Thu, Feb 28th 2008 12:00 am
By JODI SOKOLOWSKI
Buffalo Law Journal

A recent New York Court of Appeals decision allowing insured parties to seek additional damages when a contract has been breached permits two Rochester business owners to return to state Supreme Court to seek recovery payments from their insurance company.

The Feb. 19 decision in Bi-Economy Market Inc. v.
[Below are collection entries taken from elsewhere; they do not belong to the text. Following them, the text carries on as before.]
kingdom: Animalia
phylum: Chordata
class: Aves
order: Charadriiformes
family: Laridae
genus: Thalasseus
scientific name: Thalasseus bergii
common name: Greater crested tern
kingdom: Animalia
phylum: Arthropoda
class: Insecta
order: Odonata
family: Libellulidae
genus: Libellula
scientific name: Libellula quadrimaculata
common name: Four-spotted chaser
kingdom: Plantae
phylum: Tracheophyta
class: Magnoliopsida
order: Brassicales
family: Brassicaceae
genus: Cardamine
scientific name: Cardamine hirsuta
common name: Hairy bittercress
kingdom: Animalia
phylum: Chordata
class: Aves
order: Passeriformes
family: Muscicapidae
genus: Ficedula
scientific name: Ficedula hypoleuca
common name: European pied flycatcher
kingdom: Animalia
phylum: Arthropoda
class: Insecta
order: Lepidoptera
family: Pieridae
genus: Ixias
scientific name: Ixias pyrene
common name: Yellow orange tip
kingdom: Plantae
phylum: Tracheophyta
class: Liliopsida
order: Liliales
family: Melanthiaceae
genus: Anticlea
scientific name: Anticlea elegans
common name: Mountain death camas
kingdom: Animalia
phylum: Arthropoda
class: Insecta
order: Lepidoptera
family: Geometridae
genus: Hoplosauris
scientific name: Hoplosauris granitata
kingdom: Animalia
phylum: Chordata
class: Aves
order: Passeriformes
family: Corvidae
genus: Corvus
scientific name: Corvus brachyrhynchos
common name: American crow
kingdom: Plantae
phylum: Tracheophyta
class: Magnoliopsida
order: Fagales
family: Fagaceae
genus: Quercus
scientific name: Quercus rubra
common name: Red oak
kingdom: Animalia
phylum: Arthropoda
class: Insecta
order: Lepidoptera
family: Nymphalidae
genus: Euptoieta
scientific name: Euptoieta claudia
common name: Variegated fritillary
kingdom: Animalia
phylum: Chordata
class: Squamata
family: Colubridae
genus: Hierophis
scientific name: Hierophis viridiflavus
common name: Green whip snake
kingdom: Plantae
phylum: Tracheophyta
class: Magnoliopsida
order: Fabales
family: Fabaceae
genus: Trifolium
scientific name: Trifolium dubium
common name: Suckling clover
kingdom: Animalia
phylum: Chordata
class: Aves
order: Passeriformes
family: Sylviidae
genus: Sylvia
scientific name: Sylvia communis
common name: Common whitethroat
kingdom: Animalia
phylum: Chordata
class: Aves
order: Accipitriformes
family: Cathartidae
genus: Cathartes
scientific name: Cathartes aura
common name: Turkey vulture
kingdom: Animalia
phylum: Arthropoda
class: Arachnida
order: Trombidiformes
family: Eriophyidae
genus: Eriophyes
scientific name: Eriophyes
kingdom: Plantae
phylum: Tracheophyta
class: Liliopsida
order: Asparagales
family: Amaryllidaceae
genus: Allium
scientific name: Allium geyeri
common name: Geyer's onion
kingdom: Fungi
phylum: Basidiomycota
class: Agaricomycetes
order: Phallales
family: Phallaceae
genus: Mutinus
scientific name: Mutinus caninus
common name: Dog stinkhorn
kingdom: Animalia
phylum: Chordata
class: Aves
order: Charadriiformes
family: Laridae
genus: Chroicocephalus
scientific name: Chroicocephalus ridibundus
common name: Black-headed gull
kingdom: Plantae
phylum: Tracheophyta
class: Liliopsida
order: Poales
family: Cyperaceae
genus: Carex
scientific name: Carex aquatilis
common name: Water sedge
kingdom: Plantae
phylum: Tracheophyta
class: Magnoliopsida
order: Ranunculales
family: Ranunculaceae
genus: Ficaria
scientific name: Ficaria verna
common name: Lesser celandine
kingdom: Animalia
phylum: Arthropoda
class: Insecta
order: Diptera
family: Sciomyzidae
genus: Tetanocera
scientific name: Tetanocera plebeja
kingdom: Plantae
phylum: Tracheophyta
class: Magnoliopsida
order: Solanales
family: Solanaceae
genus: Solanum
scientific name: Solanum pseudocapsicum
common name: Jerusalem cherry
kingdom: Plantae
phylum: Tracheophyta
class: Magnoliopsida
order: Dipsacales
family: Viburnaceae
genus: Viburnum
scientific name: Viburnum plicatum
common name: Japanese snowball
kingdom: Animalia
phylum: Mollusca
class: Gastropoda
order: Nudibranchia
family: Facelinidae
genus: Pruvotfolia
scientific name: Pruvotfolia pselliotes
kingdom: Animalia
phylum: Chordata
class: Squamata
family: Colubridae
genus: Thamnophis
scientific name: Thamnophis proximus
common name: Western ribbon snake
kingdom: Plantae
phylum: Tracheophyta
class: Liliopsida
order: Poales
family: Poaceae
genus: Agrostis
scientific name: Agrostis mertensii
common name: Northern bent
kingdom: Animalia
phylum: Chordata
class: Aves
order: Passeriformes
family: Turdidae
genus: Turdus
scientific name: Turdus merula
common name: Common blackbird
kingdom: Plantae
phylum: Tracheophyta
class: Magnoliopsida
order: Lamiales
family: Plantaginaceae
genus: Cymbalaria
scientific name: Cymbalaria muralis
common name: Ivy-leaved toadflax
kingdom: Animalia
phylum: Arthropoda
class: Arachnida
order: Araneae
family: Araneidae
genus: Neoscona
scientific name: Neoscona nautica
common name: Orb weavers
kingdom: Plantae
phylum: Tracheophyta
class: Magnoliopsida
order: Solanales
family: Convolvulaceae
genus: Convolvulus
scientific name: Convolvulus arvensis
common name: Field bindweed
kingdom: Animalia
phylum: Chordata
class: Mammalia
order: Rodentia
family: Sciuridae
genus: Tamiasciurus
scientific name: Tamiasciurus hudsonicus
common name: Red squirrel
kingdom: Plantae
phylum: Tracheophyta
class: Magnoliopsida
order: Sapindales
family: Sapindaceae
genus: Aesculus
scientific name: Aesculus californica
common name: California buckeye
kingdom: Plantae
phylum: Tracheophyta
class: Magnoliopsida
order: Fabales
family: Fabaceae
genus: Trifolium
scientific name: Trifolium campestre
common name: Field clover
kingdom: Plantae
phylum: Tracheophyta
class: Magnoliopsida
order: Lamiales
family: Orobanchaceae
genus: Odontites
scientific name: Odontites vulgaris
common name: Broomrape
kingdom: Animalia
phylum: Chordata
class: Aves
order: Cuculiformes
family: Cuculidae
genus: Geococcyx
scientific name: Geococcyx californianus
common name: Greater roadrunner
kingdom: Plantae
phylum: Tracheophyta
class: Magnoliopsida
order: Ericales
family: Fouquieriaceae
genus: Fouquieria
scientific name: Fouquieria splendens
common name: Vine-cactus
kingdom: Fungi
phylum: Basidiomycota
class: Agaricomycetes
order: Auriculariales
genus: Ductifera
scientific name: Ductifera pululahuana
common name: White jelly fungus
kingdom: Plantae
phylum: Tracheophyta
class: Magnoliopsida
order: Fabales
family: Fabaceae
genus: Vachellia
Harleysville Insurance Co. of New York reverses an earlier decision from the Appellate Division, 4th Department, and signifies a change in New York common law.

John Lipsitz of Lipsitz & Ponterio LLC, the firm that represented the appellants, explained that policy holders can now seek "consequential" damages when they suffer foreseeable harm beyond what they are entitled to in the limits of an insurance policy.

Harleysville's attorney, Michael F. Chelus of Chelus Herdzik Speyer & Monte PC, declined to comment on the Court of Appeals decision, saying "it would not be proper for me to comment on an ongoing case."

Even though meat market co-owners Joseph Inclema and Tom Caracci purchased "business interruption insurance" - and properly notified their insurer of property, equipment and income losses through an adjusting company following a 2002 fire - they claimed that they had to close their business because they did not receive adequate and timely reimbursement.

"Insurance gives you some piece of mind, knowing you can withstand a loss (by receiving) some cash payments to allow the business to stay afloat while rebuilding it," Lipsitz said.

Kathleen Burr, also of Lipsitz Ponterio, argued that the insurance company did not act in good faith and breached the contract when it disputed Bi-Economy's claim for actual damages.

Even though the insurer's initial disbursement of $163,162 was increased to $407,181, after alternative dispute resolution a year later, she said, the delay in funds caused the market to close its doors.

Harleysville "improperly delayed payment and failed to timely pay the full amount of its lost business income claim," the court wrote in its decision.

"The purpose of the contract was not just to receive money, but to receive it promptly so that in the aftermath of a calamitous event, the business could avoid collapse and get back on its feet as soon as possible," the court wrote.

The decision may prompt insurance companies to increase premiums, therefore "inflict(ing) burden on every New Yorker who buys insurance," Hon. Robert Smith wrote in a dissent.

Goldberg Segalla LLP partner Daniel Gerber, who is vice chair of the New York State Bar Association's Torts Insurance and Compensation Law Section, said the "decision may have a chilling effect on carriers being willing to conduct (business) in New York because they can't foresee what their potential losses may be."

Lipsitz said there has been no proof that other states have seen inflated premiums due to similar first-party bad-faith recovery rulings.

"The sky didn't fall in in those jurisdictions," he said.

The insurance industry, he added, would like to see liability capped at the amount of the coverage purchased because its profit margins increase when not paying out claims to their full value.

"They negotiate less and put the insureds in a vulnerable position, and induce them to accept less than the policy" allows, Lipsitz said.

Ron Papa, president of National Fire Adjustment Co., which estimated Bi-Economy's claims to Harleysville, said insurance companies should be held responsible for additional costs that are incurred by its procrastination.

"This landmark decision now opens up the door for policy holders to seek additional damages that the insured sustained," he said. "There's more that needs to be done to level the playing field between the insured and the insurance company, but this is one giant step in the right direction."

The Court of Appeals decision remands the case back to state Supreme Court in Monroe County. Burr said she will seek to obtain unresolved payment for the business interruption claim and possibly sue the insurance carrier for deceptive acts and practices.